For years investors have been using derivative contracts in precious metals, soft commodities such as sugar to hedge against losses. It looks like we will be able to invest in diamond futures very soon following a move this month by The Rapaport Group, a diamond price and information provider.
This move is not news. In 1972, 194 diamond contracts were traded on the West Coast Commodities Exchange in the US, but the market collapsed after 2 weeks and it was never tried again.
It is easy to see why this market failed so I will be intrigued to see what happens should the new contracts be offered. The problem is that diamonds aren't really a true commodity.
Let's look at the definition of a commodity.
"A physical substance, such as food, grains, and metals, which is interchangeable with another product of the same type."

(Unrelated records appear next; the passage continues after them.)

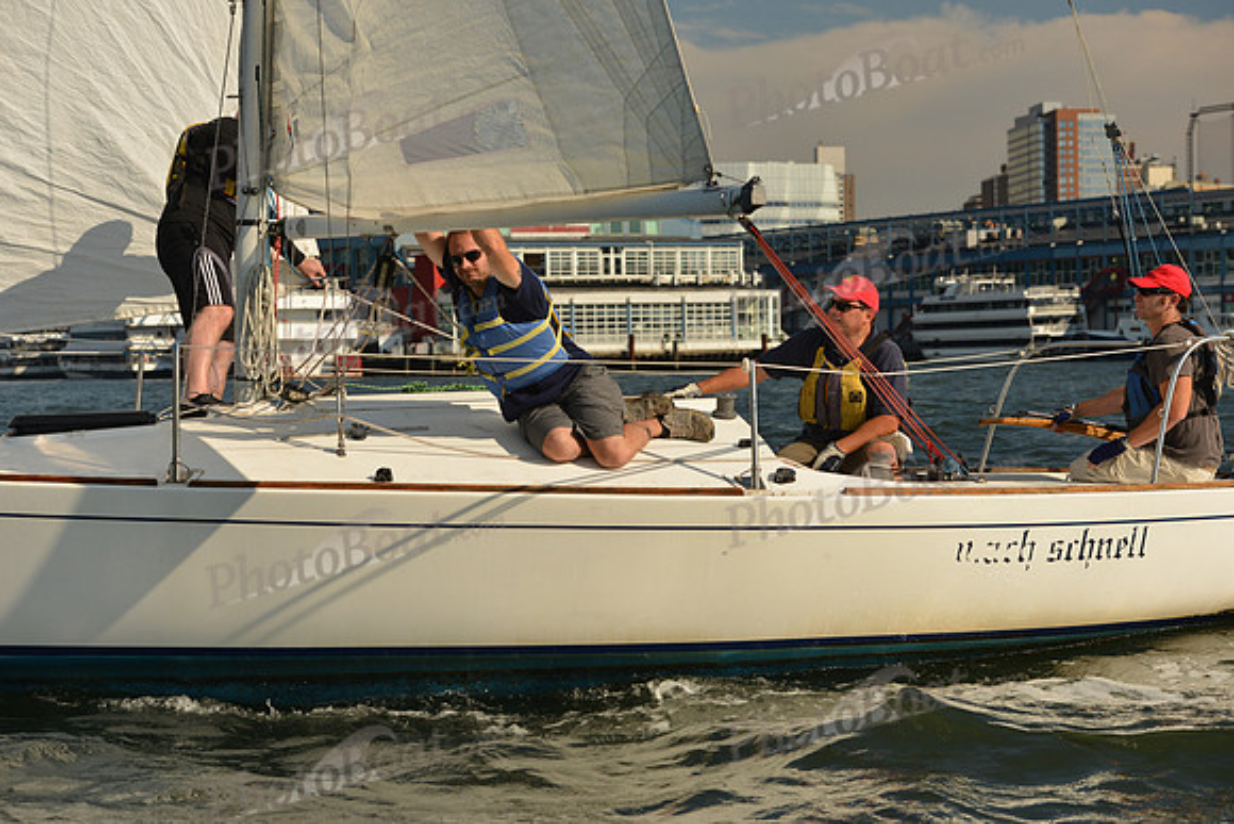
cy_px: 412
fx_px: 2400
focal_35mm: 70
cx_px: 617
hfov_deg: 28.8
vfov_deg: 19.5
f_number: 5.6
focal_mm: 70
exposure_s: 1/1250
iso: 400
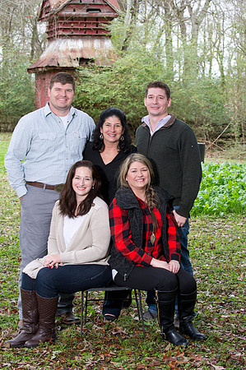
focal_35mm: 70
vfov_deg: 28.9
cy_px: 185
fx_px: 719
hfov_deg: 19.4
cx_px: 123
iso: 800
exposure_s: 1/100
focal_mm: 70
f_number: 5.6
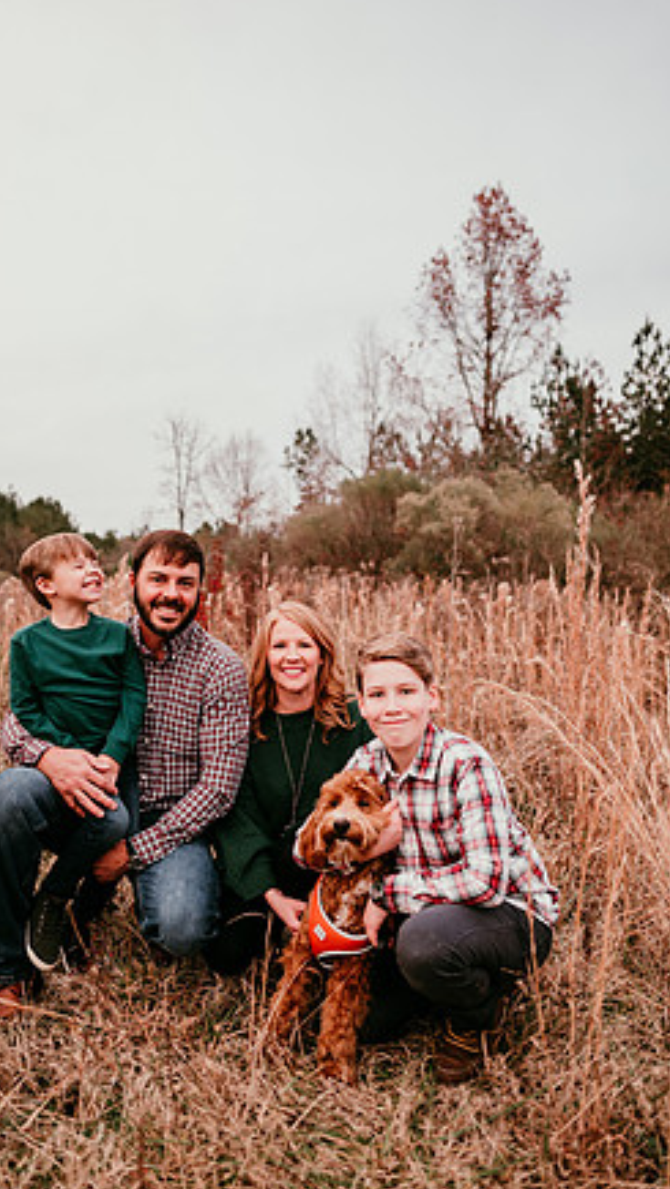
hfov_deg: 44.3
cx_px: 295
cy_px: 596
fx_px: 820
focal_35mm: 26
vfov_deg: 71.9
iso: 100
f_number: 2.2
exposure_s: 1/160
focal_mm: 24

That's fair enough when we consider gold, for example. A bar of gold bought from BHP Billiton is essentially the same as a bar of gold from Anglo American. They look the same, they have the same properties and cost the same to buy.
However, this is not the case when it comes to diamonds. Every single gem is different they vary in clarity number and type of inclusions lustre and colour. These factors all affect the price of a diamond.
So, an individual parcel of 100 carats of diamonds will not achieve the same selling price as a previously-sold 100 carat parcel they are not directly comparable. This differs from the usual commodities in that an ounce of gold from one source is the same as an ounce of gold from another source.
This means using a monthly auction to set prices for a futures contract will be pretty hit and miss. Using a tender auction to set the price could also arouse suspicion. It would be easy for the unscrupulous to move the market in their favour by making false bids.
So, although I think this is very interesting news and I will watch the rebirth of diamonds futures closely, it is not a market I would participate in until it has proved itself. The market is not transparent enough for me and the variation in quality of stones means that diamonds barely meet the definition of a true commodity. All this means that the futures market will be difficult to price.